Some of their efforts to maintain the spotlight have been downright comical. Spencer’s attempted college tour ended in catastrophe after only a few dozen people showed up for his speech at Michigan State University – who only agreed to host him if he spoke in their agricultural school’s livestock barn. The Traditionalist Worker Party, one of the white supremacist groups most willing to resort to violence, fell apart after group leader Matthew Heimbach slept with the wife of his second-in-command, who was also his father-in-law.
The continued doxxing of white nationalists – many of them serving in law enforcement or the military – likely also deterred many from affiliating further with white nationalist or white supremacist movements, experts say. And it led many existing groups to scale back their public appearances for fear of being identified.
Identity Evropa is one group that’s still active. It has posted flyers on campuses across the country and periodically conducts “pop-up” events before quickly dispersing. Their materials call on whites to “save your people” but don’t contain swastikas or slur other races.
“They’re trying to find a way to get their ideas out there but not alienate disaffected whites by presenting the most well-known hate symbols,” Mayo explained.
Although white supremacist groups themselves may have declined in visibility, individuals and small groups radicalized by their ideology have taken action. The ADL’s report lists 17 attacks conducted by right-wing extremists, including the perpetrators of shootings at Marjorie Stoneman Douglas High School in Parkland, Florida (where the killer belonged to a racist and anti-Semitic Instagram group) and the Tree of Life synagogue in Pittsburgh (where the gunman, Robert Bowers, was an active member of Gab, the Twitter-like platform popular with white racists).
If anything, Sunshine argued, “Pittsburgh affected the left more than the right.” Many on the anti-Zionist left were convinced that most allegations of anti-Semitism were just ploys to silence criticism of Israel, he said. The deliberate targeting of Jews for death caused them to “put anti-Semitism back on their list of ‘isms’ you’re opposed to.”

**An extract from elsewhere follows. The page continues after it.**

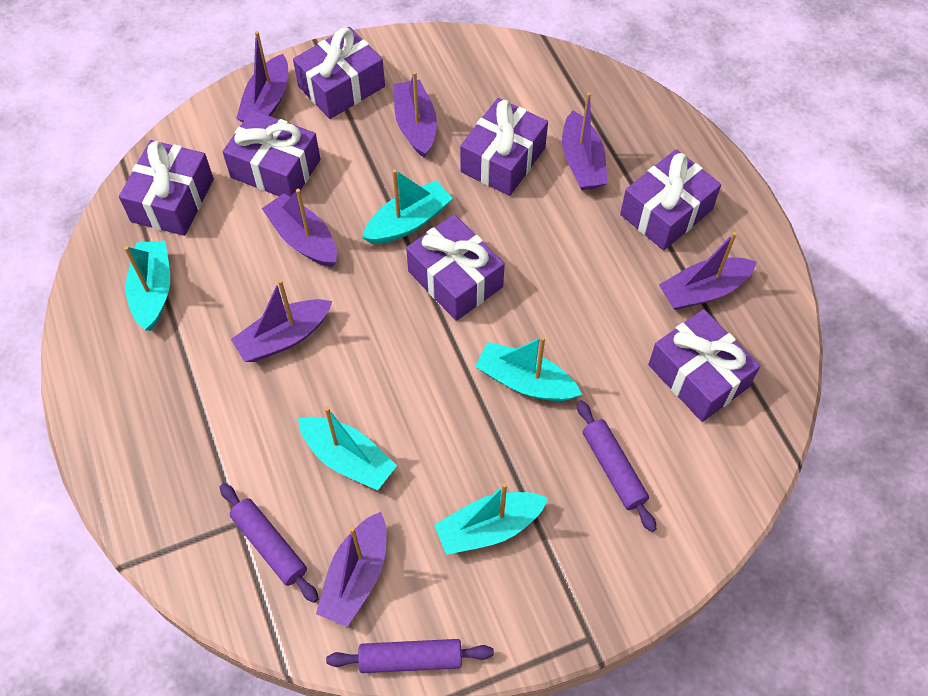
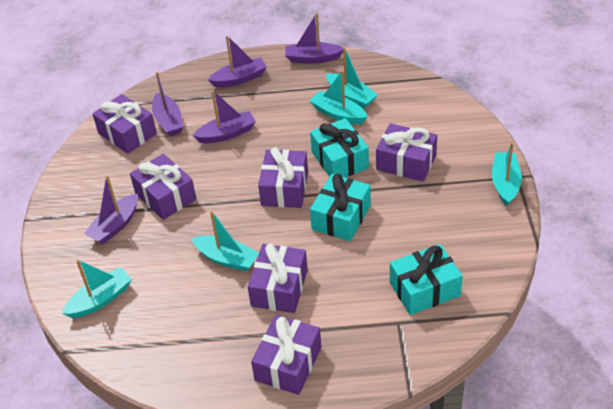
purple boat: 7 -> 5
purple gift: 7 -> 6
purple rolling pin: 3 -> 0
turquoise gift: 0 -> 3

White supremacist groups may be in disarray, but they are committed to working to “figure out…how to mainstream their ideas,” Mayo said. She pointed out that Rep. Steve King has frequently made white nationalist statements under the guise of talking about “Western civilization.” Other Republican members of Congress have been spotted speaking with alt-right activist Charles C. Johnson.
“We should always be concerned and vigilant about white supremacism,” Mayo said. “You don’t know what’s going to turn a person who supports this ideology into someone like Robert Bowers, when they go from talking on Gab to taking action.”
This story was updated to add additional information about the civil lawsuit stemming from the “Unite the Right” march in Charlottesville.